Back at the Temple, Tenfingers arms himself with custom made ten pistol guns made just for him and shoots at the Fist; but soon gets overpowered and thrown into a pile with his men. Just before the Fist can get to him; Tenfingers transfers a portion of his power to some of his followers to use as a distraction for the Fist to go after instead of him. But before The Fist can kill them; Daredevil stops him with a grappling hook from his billy club and tells everyone to run.

While he drops down to fight it, Daredevil recounts to himself he's heard of Creatures called Fists in The Hands ranks; they can be summoned when The Hand has to sacrifice a 100 of their own to do so, which is why they never do it often. Daredevil doesn't know if he can kill it or if it can be killed but he knows he has to try. While fighting The Fist he confronts Tenfingers at the same time. Tenfingers men soon come to his aide while Tenfingers panics and orders his men to kill the followers while he runs for it to save himself.

While at the same time Daredevil keeps The Fists attention on him so Blindspot can get the followers to safety. Blindspot leads the followers to an underground bunker where he hopes they'll be safe from The Fist. Before he can go help Daredevil; Lu Wei and the rest of Tenfingers men try to get past him to kill the followers at Tenfingers command. But Blindspot refuses, ready to fight them if he has to; while Daredevil battles The Fist, Blindspot fights his mother and Tenfingers forces. Meanwhile Tenfingers tries to pack up his things and escape to start anew somewhere else; but before he can' a mysterious voice startles him and takes him by surprise. Back at the center of the Temple Daredevil continues battling The Fist, and knowing it's not really alive' doesn't hold back and straggles it to death. After that Daredevil rushes to Tenfingers room to stop him from escaping, but finds Tenfingers murdered and his body gruesomely repositioned to look like a Hand. Showing that another agent of The Hand had gotten to him and killed him just in case The Fist failed.

While back at the bunker' Blindspot with a damaged suit and invisibility gone, tries to keep Lu Wei and Tenfingers men from killing the followers despite his injuries. At that moment Lu Wei has a change of heart and kills Tenfingers men with swords behind their backs, saving Samuel. Samuel asks why' and she simply responds "Because I believed you. Next time I might not. Your mother is dead Samuel. Don't ever try to save me again". After that she soon departs.

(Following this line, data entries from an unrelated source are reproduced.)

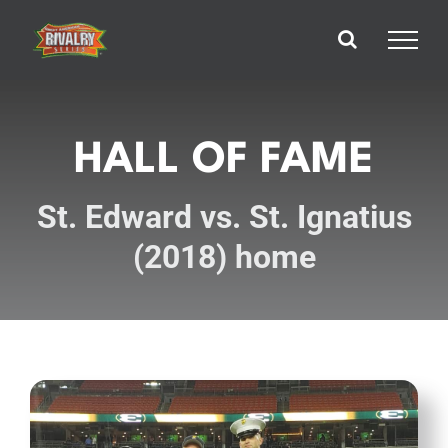
Skip
to
content
HALL OF FAME
St. Edward vs. St. Ignatius
(2018) home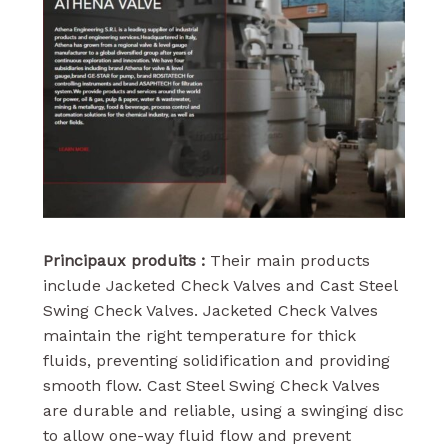
Principaux produits :
Their main products
include Jacketed Check Valves and Cast Steel
Swing Check Valves. Jacketed Check Valves
maintain the right temperature for thick
fluids, preventing solidification and providing
smooth flow. Cast Steel Swing Check Valves
are durable and reliable, using a swinging disc
to allow one-way fluid flow and prevent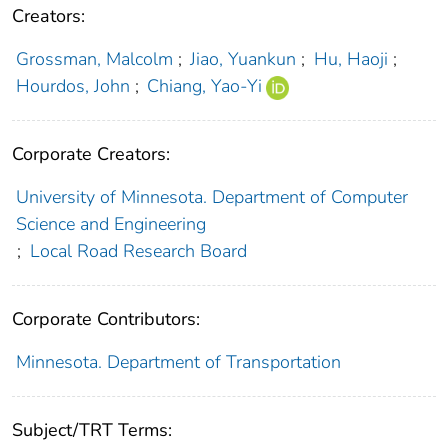
Creators:
Grossman, Malcolm
;
Jiao, Yuankun
;
Hu, Haoji
;
Hourdos, John
;
Chiang, Yao-Yi
Corporate Creators:
University of Minnesota. Department of Computer
Science and Engineering
;
Local Road Research Board
Corporate Contributors:
Minnesota. Department of Transportation
Subject/TRT Terms: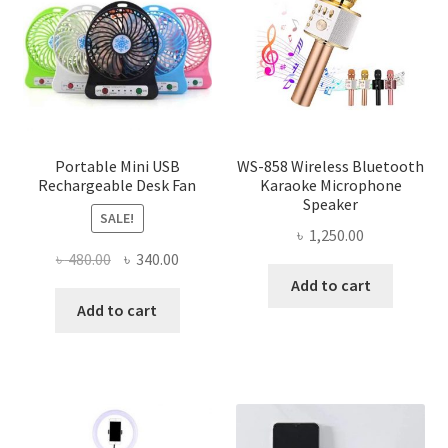
Portable Mini USB
WS-858 Wireless Bluetooth
Rechargeable Desk Fan
Karaoke Microphone
Speaker
SALE!
৳
1,250.00
Original
Current
৳
480.00
৳
340.00
price
price
Add to cart
was:
is:
Add to cart
৳ 480.00.
৳ 340.00.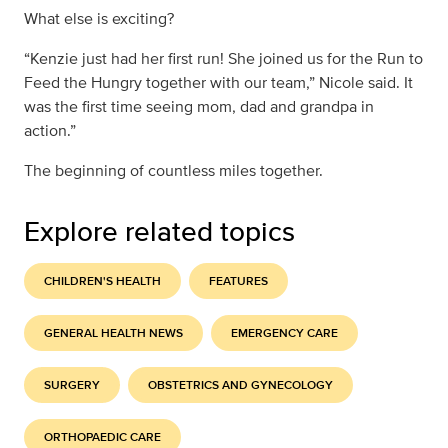
What else is exciting?
“Kenzie just had her first run! She joined us for the Run to
Feed the Hungry together with our team,” Nicole said. It
was the first time seeing mom, dad and grandpa in
action.”
The beginning of countless miles together.
Explore related topics
CHILDREN'S HEALTH
FEATURES
GENERAL HEALTH NEWS
EMERGENCY CARE
SURGERY
OBSTETRICS AND GYNECOLOGY
ORTHOPAEDIC CARE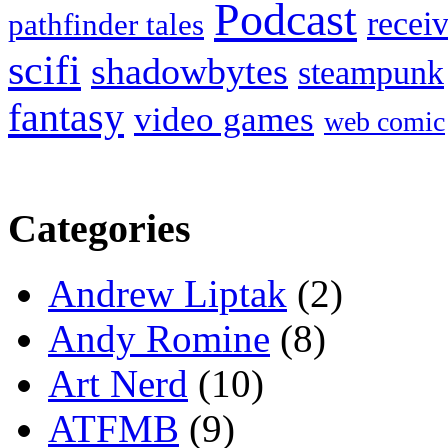
Podcast
recei
pathfinder tales
scifi
shadowbytes
steampunk
fantasy
video games
web comic
Categories
Andrew Liptak
(2)
Andy Romine
(8)
Art Nerd
(10)
ATFMB
(9)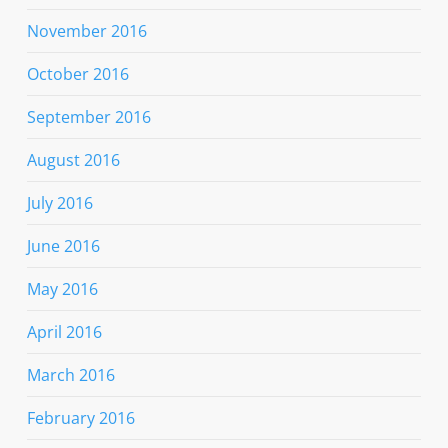
November 2016
October 2016
September 2016
August 2016
July 2016
June 2016
May 2016
April 2016
March 2016
February 2016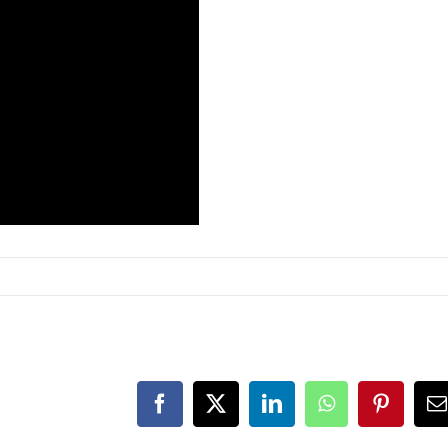
Facebook
X
LinkedIn
WhatsApp
Pinteres
E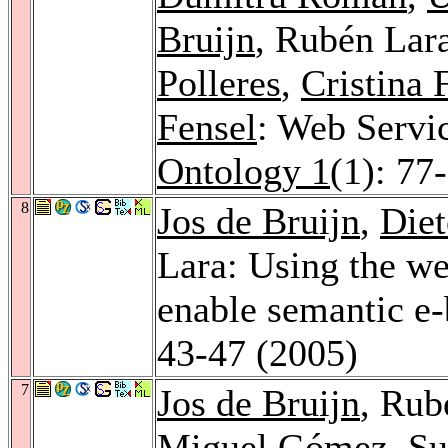
Bruijn
, Rubén Lar
Polleres
,
Cristina 
Fensel
: Web Servi
Ontology 1
(1): 77
8
Jos de Bruijn
,
Diet
Lara: Using the we
enable semantic e
43-47 (2005)
7
Jos de Bruijn
, Rub
Miguel Gómez
,
Su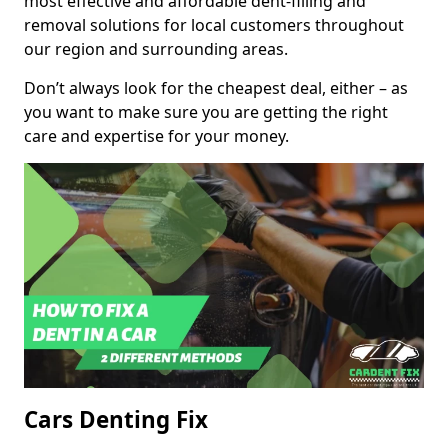
most effective and affordable dent-filling and
removal solutions for local customers throughout
our region and surrounding areas.
Don’t always look for the cheapest deal, either – as
you want to make sure you are getting the right
care and expertise for your money.
Cars Denting Fix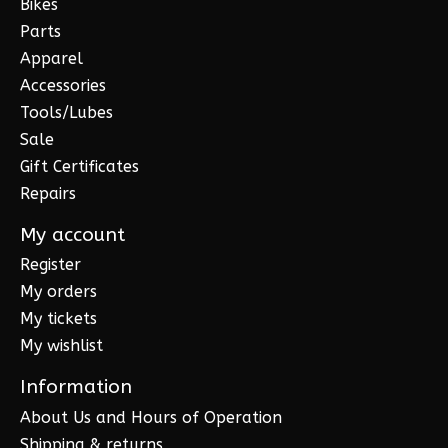
Bikes
Parts
Apparel
Accessories
Tools/Lubes
Sale
Gift Certificates
Repairs
My account
Register
My orders
My tickets
My wishlist
Information
About Us and Hours of Operation
Shipping & returns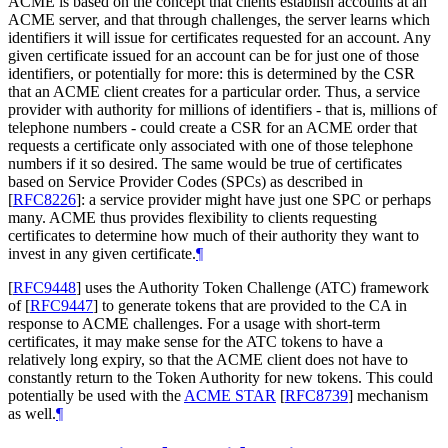
ACME is based on the concept that clients establish accounts at an
ACME server, and that through challenges, the server learns which
identifiers it will issue for certificates requested for an account. Any
given certificate issued for an account can be for just one of those
identifiers, or potentially for more: this is determined by the CSR
that an ACME client creates for a particular order. Thus, a service
provider with authority for millions of identifiers - that is, millions of
telephone numbers - could create a CSR for an ACME order that
requests a certificate only associated with one of those telephone
numbers if it so desired. The same would be true of certificates
based on Service Provider Codes (SPCs) as described in
[
RFC8226
]
: a service provider might have just one SPC or perhaps
many. ACME thus provides flexibility to clients requesting
certificates to determine how much of their authority they want to
invest in any given certificate.
¶
[
RFC9448
]
uses the Authority Token Challenge (ATC) framework
of
[
RFC9447
]
to generate tokens that are provided to the CA in
response to ACME challenges. For a usage with short-term
certificates, it may make sense for the ATC tokens to have a
relatively long expiry, so that the ACME client does not have to
constantly return to the Token Authority for new tokens. This could
potentially be used with the
ACME STAR
[
RFC8739
]
mechanism
as well.
¶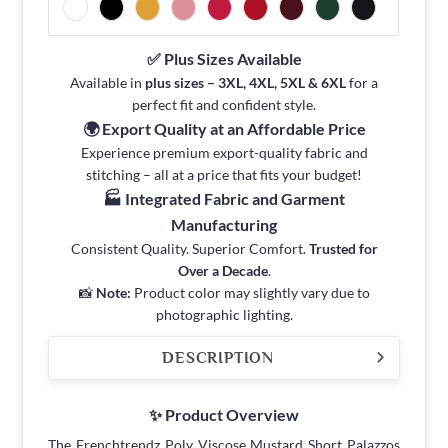
✅ Plus Sizes Available
Available in
plus sizes – 3XL, 4XL, 5XL & 6XL
for a
perfect fit and confident style.
🌍 Export Quality at an Affordable Price
Experience premium export-quality fabric and
stitching – all at a price that fits your budget!
🏭 Integrated Fabric and Garment
Manufacturing
Consistent Quality. Superior Comfort.
Trusted for
Over a Decade
.
📸
Note:
Product color may slightly vary due to
photographic lighting.
DESCRIPTION
✨ Product Overview
The Frenchtrendz Poly Viscose Mustard Short Palazzos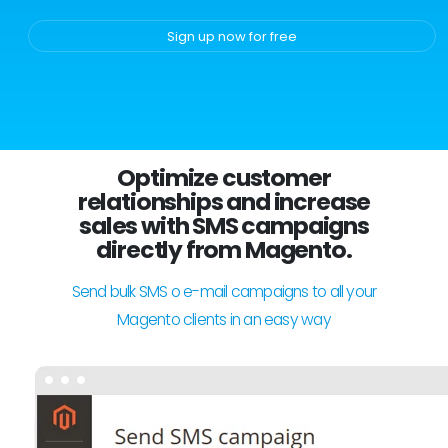
Sign up now for free
Optimize customer
relationships and increase
sales with SMS campaigns
directly from Magento.
Send bulk SMS o e-mail campaigns to all your
Magento clients in an easy way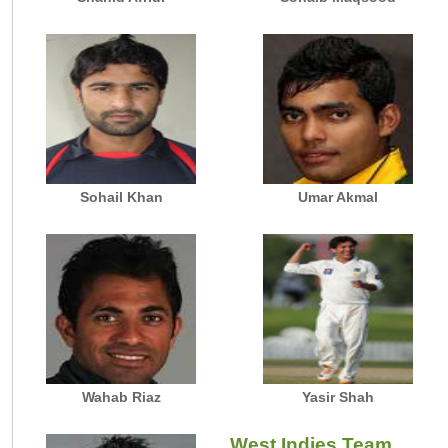
Sohail Khan
Umar Akmal
Wahab Riaz
Yasir Shah
West Indies Team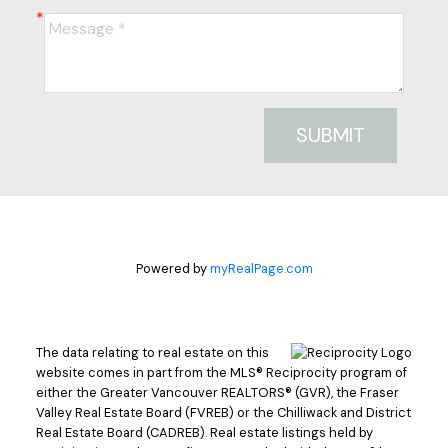
SUBMIT
Powered by
myRealPage.com
The data relating to real estate on this
website comes in part from the MLS® Reciprocity program of
either the Greater Vancouver REALTORS® (GVR), the Fraser
Valley Real Estate Board (FVREB) or the Chilliwack and District
Real Estate Board (CADREB). Real estate listings held by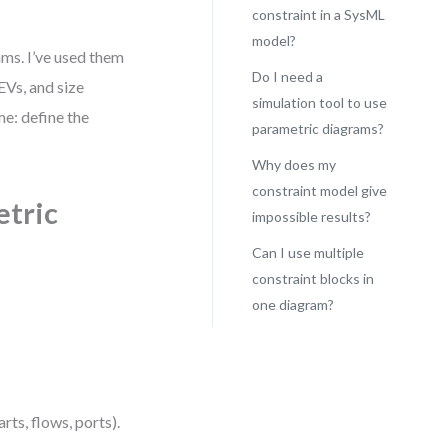
constraint in a SysML
model?
ms. I’ve used them
Do I need a
EVs, and size
simulation tool to use
me: define the
parametric diagrams?
Why does my
constraint model give
etric
impossible results?
Can I use multiple
constraint blocks in
one diagram?
rts, flows, ports).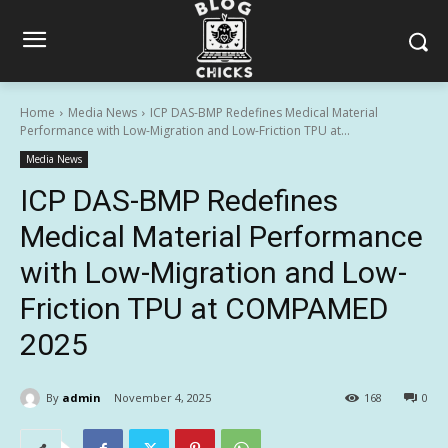
Home
Media News
ICP DAS-BMP Redefines Medical Material
Performance with Low-Migration and Low-Friction TPU at...
Media News
ICP DAS-BMP Redefines
Medical Material Performance
with Low-Migration and Low-
Friction TPU at COMPAMED
2025
By
admin
November 4, 2025
168
0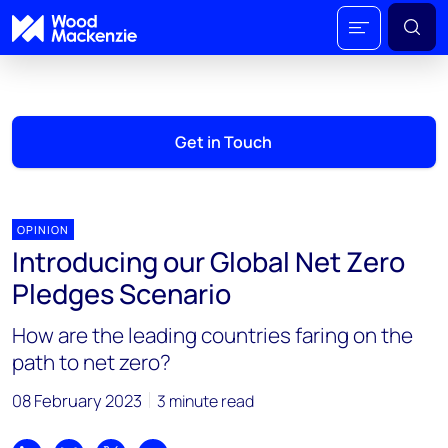
Get in Touch
OPINION
Introducing our Global Net Zero
Pledges Scenario
How are the leading countries faring on the
path to net zero?
08 February 2023
3 minute read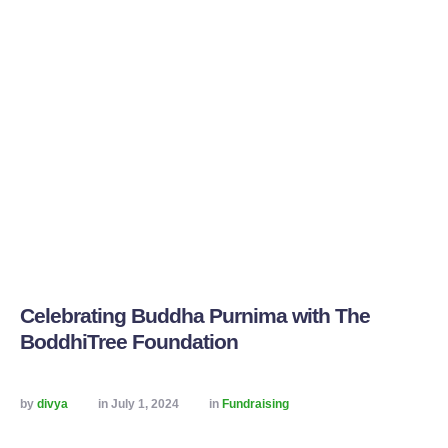
Celebrating Buddha Purnima with The
BoddhiTree Foundation
by 
divya
in 
July 1, 2024
in 
Fundraising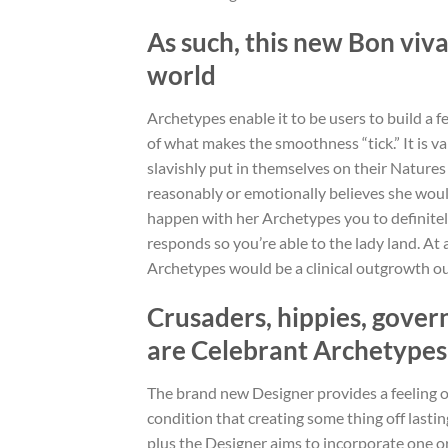
As such, this new Bon viva
world
Archetypes enable it to be users to build a fee
of what makes the smoothness “tick.” It is 
slavishly put in themselves on their Nature
reasonably or emotionally believes she would
happen with her Archetypes you to definitel
responds so you’re able to the lady land. At 
Archetypes would be a clinical outgrowth ou
Crusaders, hippies, gover
are Celebrant Archetypes
The brand new Designer provides a feeling of 
condition that creating some thing off lastin
plus the Designer aims to incorporate one or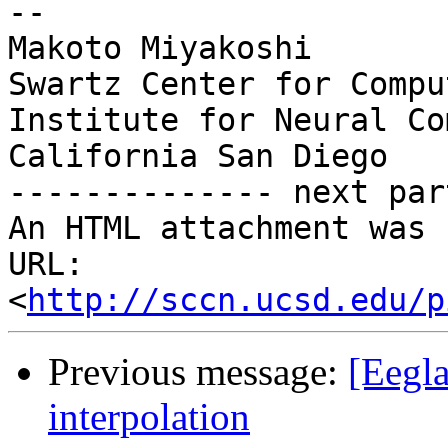
-- 

Makoto Miyakoshi

Swartz Center for Compu
Institute for Neural Co
California San Diego

-------------- next par
An HTML attachment was 
URL: 
<
http://sccn.ucsd.edu/p
Previous message:
[Eegla
interpolation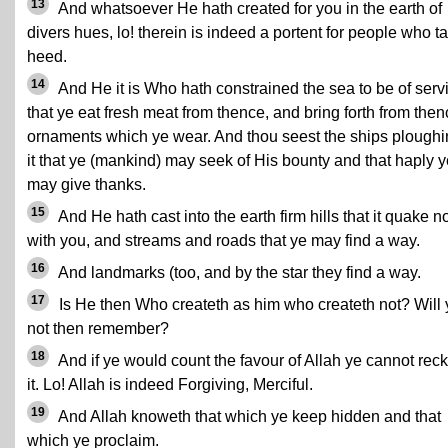
13
And whatsoever He hath created for you in the earth of
divers hues, lo! therein is indeed a portent for people who t
heed.
14
And He it is Who hath constrained the sea to be of serv
that ye eat fresh meat from thence, and bring forth from the
ornaments which ye wear. And thou seest the ships plough
it that ye (mankind) may seek of His bounty and that haply y
may give thanks.
15
And He hath cast into the earth firm hills that it quake n
with you, and streams and roads that ye may find a way.
16
And landmarks (too, and by the star they find a way.
17
Is He then Who createth as him who createth not? Will 
not then remember?
18
And if ye would count the favour of Allah ye cannot rec
it. Lo! Allah is indeed Forgiving, Merciful.
19
And Allah knoweth that which ye keep hidden and that
which ye proclaim.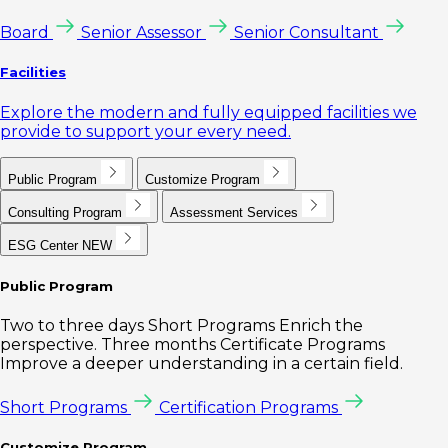
Board
Senior Assessor
Senior Consultant
Facilities
Explore the modern and fully equipped facilities we
provide to support your every need.
Public Program
Customize Program
Consulting Program
Assessment Services
ESG Center
NEW
Public Program
Two to three days Short Programs Enrich the
perspective. Three months Certificate Programs
Improve a deeper understanding in a certain field.
Short Programs
Certification Programs
Customize Program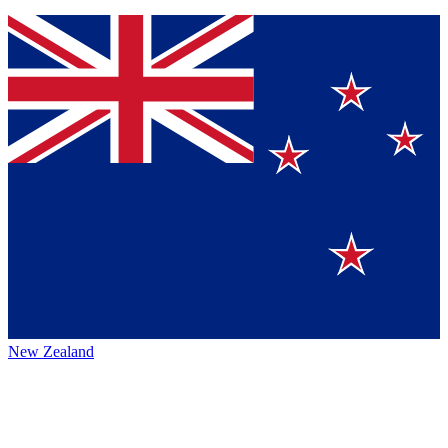
New Zealand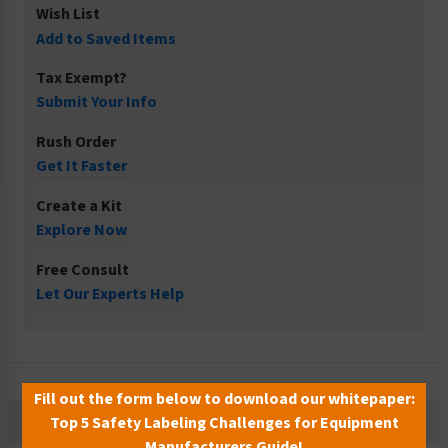
Wish List
Add to Saved Items
Tax Exempt?
Submit Your Info
Rush Order
Get It Faster
Create a Kit
Explore Now
Free Consult
Let Our Experts Help
Fill out the form below to download our whitepaper:
Description
Top 5 Safety Labeling Challenges for Equipment
Manufacturers Guide!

The whole ordeal ends when cops and ambulances arrive to clear up the situation and help the followers who got hurt; while Daredevil & Blindspot stand on rooftop looking down and reminiscing about everything that just happened. Daredevil thinks about Blindspot telling him how he defended the followers from Tenfingers forces, but also knows from his powers that Blindspot left out the part about his mother Lu Wei getting away and him letting her go. Daredevil understands given his own history and decides not to bother him about it. Blindspot asks Daredevil "What now then? Are we done?", Daredevil responds "Done? My friend, there's no such thing. You think this is the last time Chinatown will need your help? No. This job doesn't end. That's the best thing about it". The End.

==Reception==

The storyline of "Chinatown" received positive reviews from critics.